II - Assim, nada impõe que o montante da indemnização pelos danos não patrimoniais sofridos pelo próprio lesado não possa ultrapassar o montante devido pela supressão da vida.
III - Em sede de incapacidade parcial permanente devem distinguir-se três diferentes aspectos:a) - afectação do corpo do lesado para o desempenho das funções que lhe são próprias (incapacidade funcional);b) - afectação da capacidade do lesado para o desempenhar trabalhos em geral (cuidar de si mesmo, tratar dos seus assuntos, etc.); ec) - afectação da capacidade do lesado para desempenhar um trabalho profissional remunerado (ganhar a vida).
IV - Nada impede que, para efeito de se alcançar qual o montante da indemnização devida por incapacidade parcial permanente, se considere cada um daqueles aspectos, atribuindo um quantitativo por cada um dos que ocorram, a englobar posteriormente no todo; tal como é possível que se parta desde logo pela fixação do todo.

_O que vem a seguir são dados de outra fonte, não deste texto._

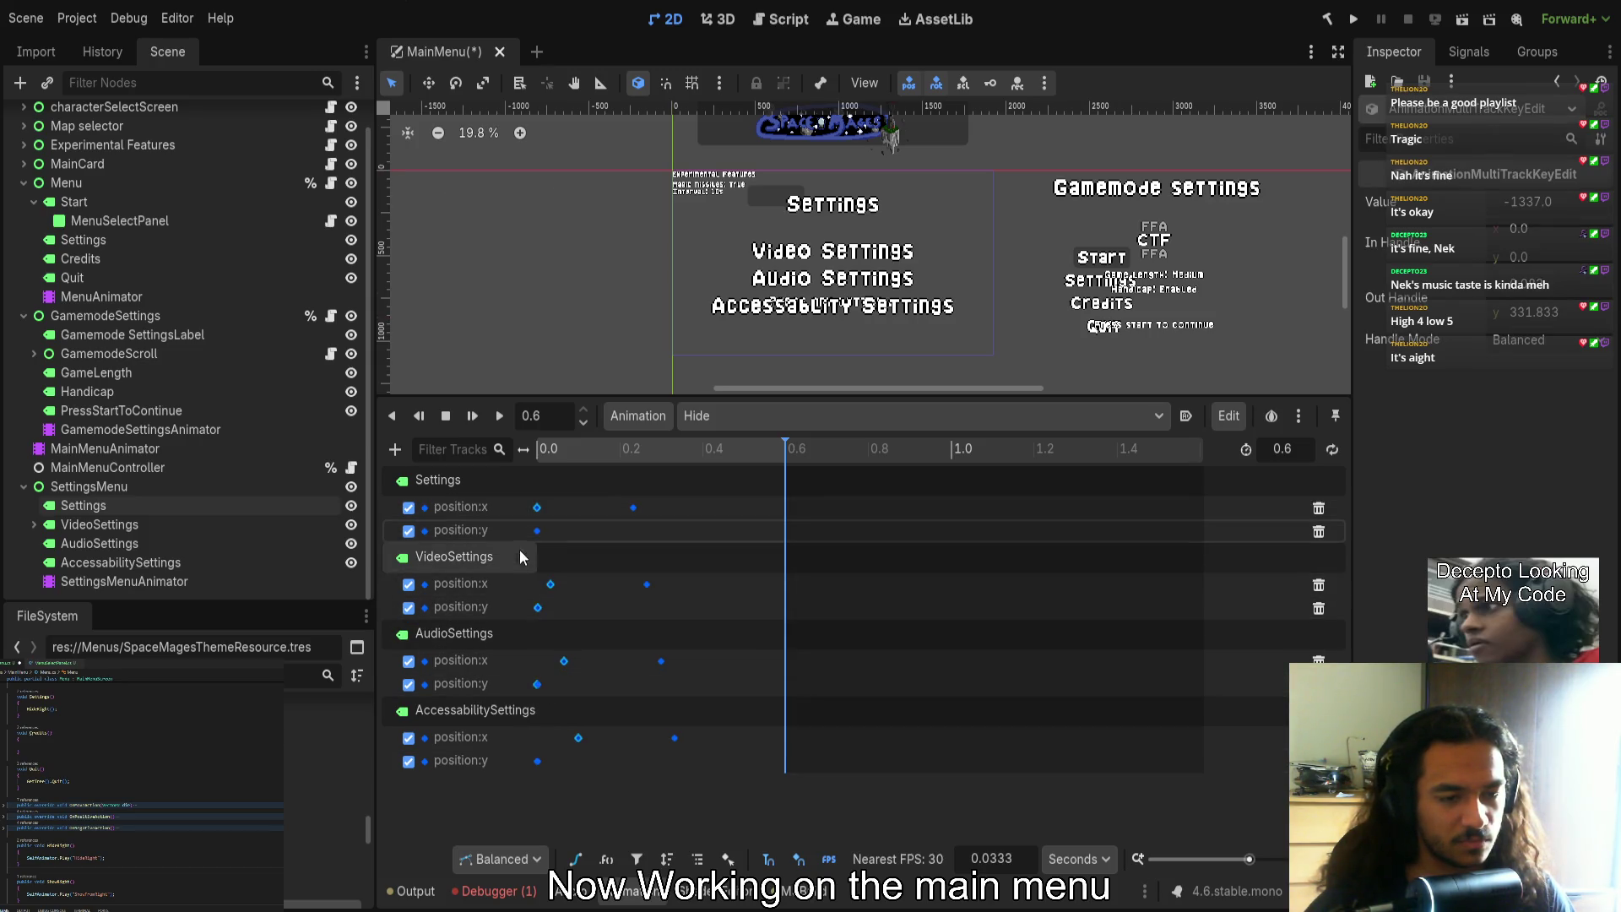
{"action": "left_click_drag", "start_coordinate": [538, 509], "coordinate": [650, 511]}
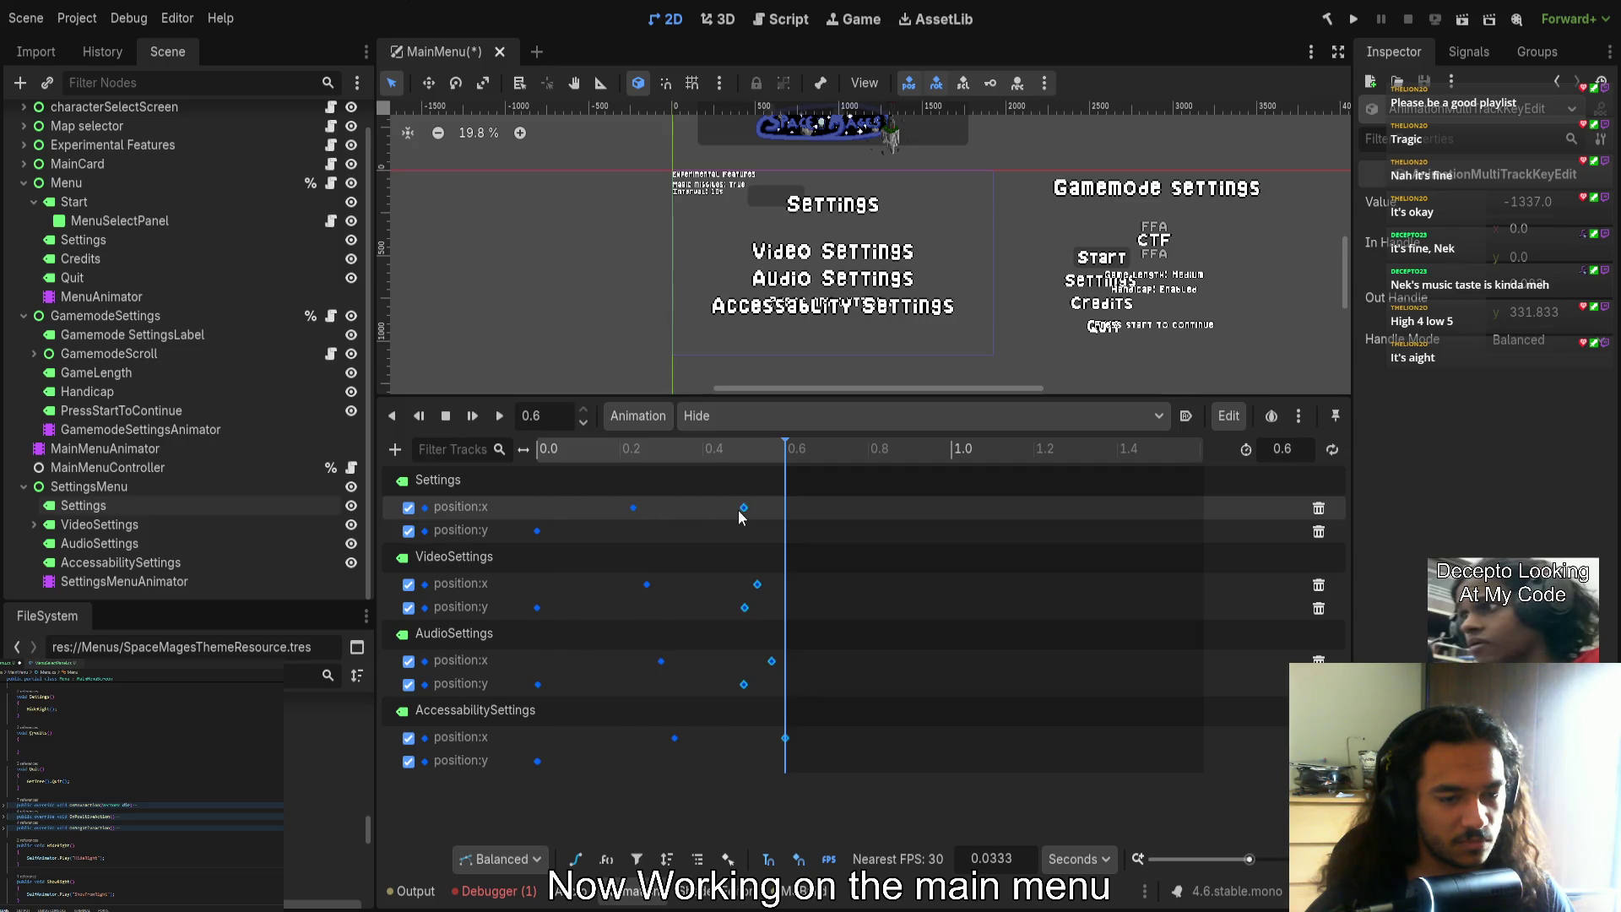
Delete the unneeded VideoSettings position:y end key from Hide
{"action": "left_click", "coordinate": [744, 607]}
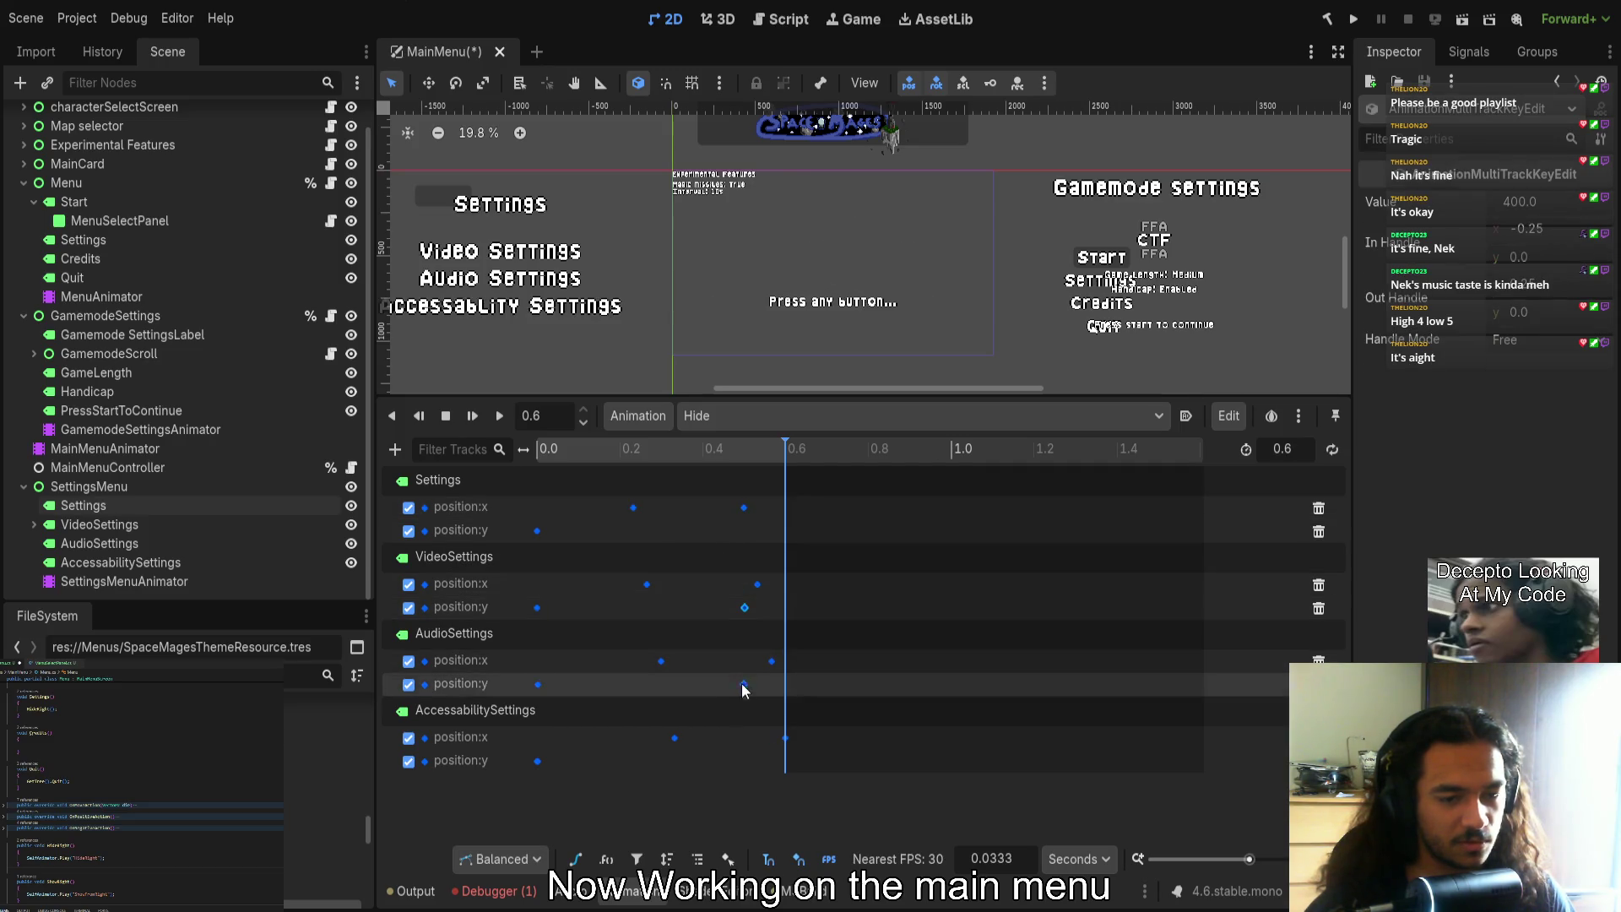
{"action": "key", "text": "Delete"}
{"action": "scroll", "coordinate": [523, 646], "scroll_direction": "up", "scroll_amount": 3}
{"action": "left_click", "coordinate": [544, 448]}
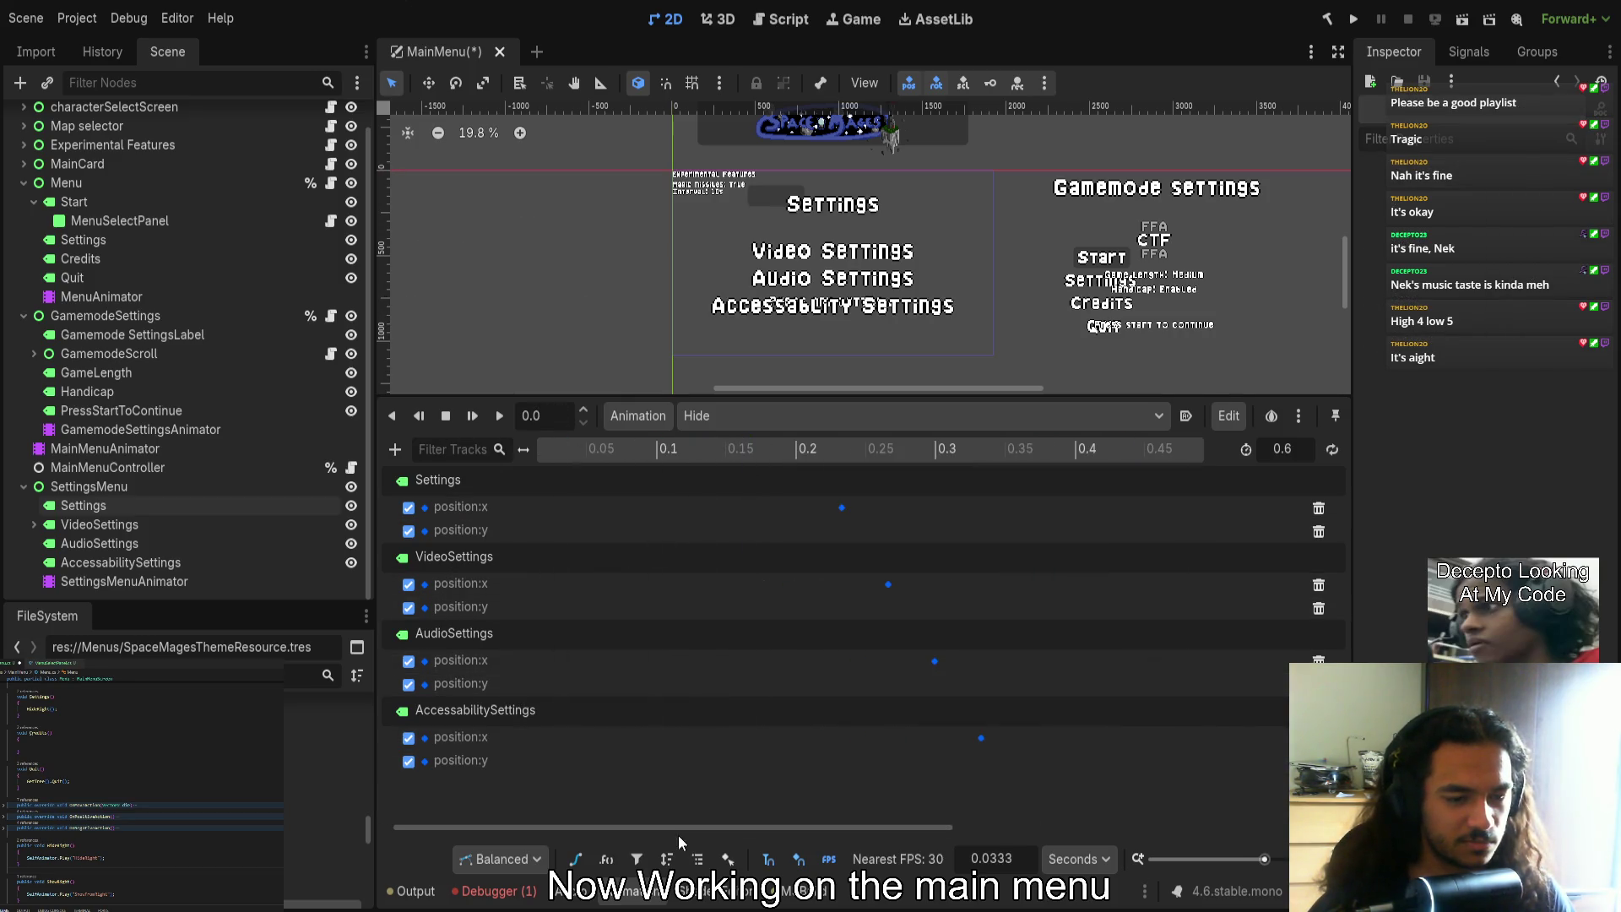
{"action": "left_click_drag", "start_coordinate": [679, 829], "coordinate": [576, 819]}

V - O reformado, depois de o ser, ainda continuará a desempenhar as tarefas a que se refere o segundo item constante deII; assim sendo, a incapacidade parcial permanente, pelo que respeita a este segundo item, deverá ser considerada até à idade média de duração da vida e não até à idade média da reforma.
VI - As várias fórmulas matemáticas utilizadas para o cálculo da indemnização devida pela incapacidade parcial permanente não são susceptíveis de conduzir a um resultado fiável porque jogam com dados incertos, em especial quando referidos a um período de tempo longo: é o caso da evolução dos salários, das taxas de juro (líquidas de impostos), da inflação, do custo de vida, tudo elementos incertos que tornam qualquer cálculo aleatório.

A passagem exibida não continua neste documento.